California Healthcare Recipes Could Whet National Appetite

In Washington, the debate over reforming the healthcare system seems to be on life support. The capital has largely turned the other way as a spiral of rising prices and declining access has increased the number of uninsured nationwide by more than 5 million since 2000. Proposals now advancing from President Bush and GOP congressional leaders to cut spending on Medicaid, the joint state-federal healthcare program for the poor, would probably push those numbers higher yet.

All of which makes the ferment over healthcare in California so timely. Almost every conceivable idea to expand health coverage for the uninsured is on the table in the state. These include a mandate on employers to insure their workers, a mandate on individuals to purchase insurance, a single-payer government-run healthcare system that would eliminate private insurance and a public-private partnership to guarantee coverage for all children.

If the state could reach consensus on any of these approaches -- or, more likely, a blend of them -- that could inspire action in other states and eventually encourage Washington to return to the problem. "This has to get solved nationally," says Bruce Bodaken, the chairman and chief executive of Blue Shield of California. "But a single state solution, as an opportunity for other states and the federal government to look at what might work, makes a lot of sense."

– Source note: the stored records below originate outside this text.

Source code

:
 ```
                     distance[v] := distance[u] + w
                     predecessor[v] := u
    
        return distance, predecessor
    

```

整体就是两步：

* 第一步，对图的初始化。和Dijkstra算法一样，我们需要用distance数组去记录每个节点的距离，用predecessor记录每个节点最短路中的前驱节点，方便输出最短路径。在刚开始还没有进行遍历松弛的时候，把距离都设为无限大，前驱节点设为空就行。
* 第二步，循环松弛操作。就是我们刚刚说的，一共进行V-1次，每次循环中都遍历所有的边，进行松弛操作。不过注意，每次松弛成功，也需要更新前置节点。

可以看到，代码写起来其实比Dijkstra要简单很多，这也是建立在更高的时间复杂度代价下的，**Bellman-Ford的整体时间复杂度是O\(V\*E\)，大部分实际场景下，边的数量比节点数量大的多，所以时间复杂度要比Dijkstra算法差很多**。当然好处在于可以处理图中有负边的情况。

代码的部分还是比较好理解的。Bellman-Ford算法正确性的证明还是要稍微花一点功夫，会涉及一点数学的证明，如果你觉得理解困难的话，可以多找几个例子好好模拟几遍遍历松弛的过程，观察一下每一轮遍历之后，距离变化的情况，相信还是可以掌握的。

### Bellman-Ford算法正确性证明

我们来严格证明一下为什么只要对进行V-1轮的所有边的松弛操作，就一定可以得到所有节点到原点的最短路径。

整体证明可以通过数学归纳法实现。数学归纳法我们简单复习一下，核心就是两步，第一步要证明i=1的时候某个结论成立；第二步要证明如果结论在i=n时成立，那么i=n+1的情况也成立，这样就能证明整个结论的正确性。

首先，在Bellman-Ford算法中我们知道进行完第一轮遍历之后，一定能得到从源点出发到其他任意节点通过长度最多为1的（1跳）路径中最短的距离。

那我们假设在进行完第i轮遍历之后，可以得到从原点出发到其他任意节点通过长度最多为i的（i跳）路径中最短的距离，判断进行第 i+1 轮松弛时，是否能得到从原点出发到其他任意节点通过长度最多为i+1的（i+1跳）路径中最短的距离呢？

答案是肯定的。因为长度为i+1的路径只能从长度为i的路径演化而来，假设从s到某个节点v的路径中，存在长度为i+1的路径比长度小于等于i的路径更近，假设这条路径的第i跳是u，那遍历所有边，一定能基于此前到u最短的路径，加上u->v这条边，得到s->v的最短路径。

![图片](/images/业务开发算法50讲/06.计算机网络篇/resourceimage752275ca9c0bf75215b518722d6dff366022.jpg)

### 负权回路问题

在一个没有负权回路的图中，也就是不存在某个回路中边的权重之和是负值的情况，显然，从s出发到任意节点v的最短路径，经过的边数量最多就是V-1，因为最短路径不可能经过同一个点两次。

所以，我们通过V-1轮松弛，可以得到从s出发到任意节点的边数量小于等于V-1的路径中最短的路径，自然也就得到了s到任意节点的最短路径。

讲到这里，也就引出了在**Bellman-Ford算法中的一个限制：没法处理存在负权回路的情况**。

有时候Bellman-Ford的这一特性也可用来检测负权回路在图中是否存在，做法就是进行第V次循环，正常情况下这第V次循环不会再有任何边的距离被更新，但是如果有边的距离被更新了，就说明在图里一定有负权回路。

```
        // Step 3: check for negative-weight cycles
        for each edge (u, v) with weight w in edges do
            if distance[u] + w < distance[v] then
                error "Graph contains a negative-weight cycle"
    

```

The breadth of ideas surfacing in California underscores the depth of the problem. Figures from the Census Bureau and UCLA's Center for Health Policy Research show that about one-fifth of Californians lack health insurance. That's among the highest rates of any state. The number of Californians without health insurance (an estimated 6.6 million) exceeds the entire population of 38 states.

That translates not only into inadequate care for those without insurance, but also enormous financial pressure on public hospitals and clinics and higher bills for the insured, whose premiums must fund the care the uninsured do receive.

An unexpectedly close ballot brawl in November helped propel healthcare onto the state agenda. With a late assist from Gov. Arnold Schwarzenegger, business interests passed a ballot initiative to repeal the mandate that former Gov. Gray Davis signed requiring employers in firms with at least 50 workers to insure their employees.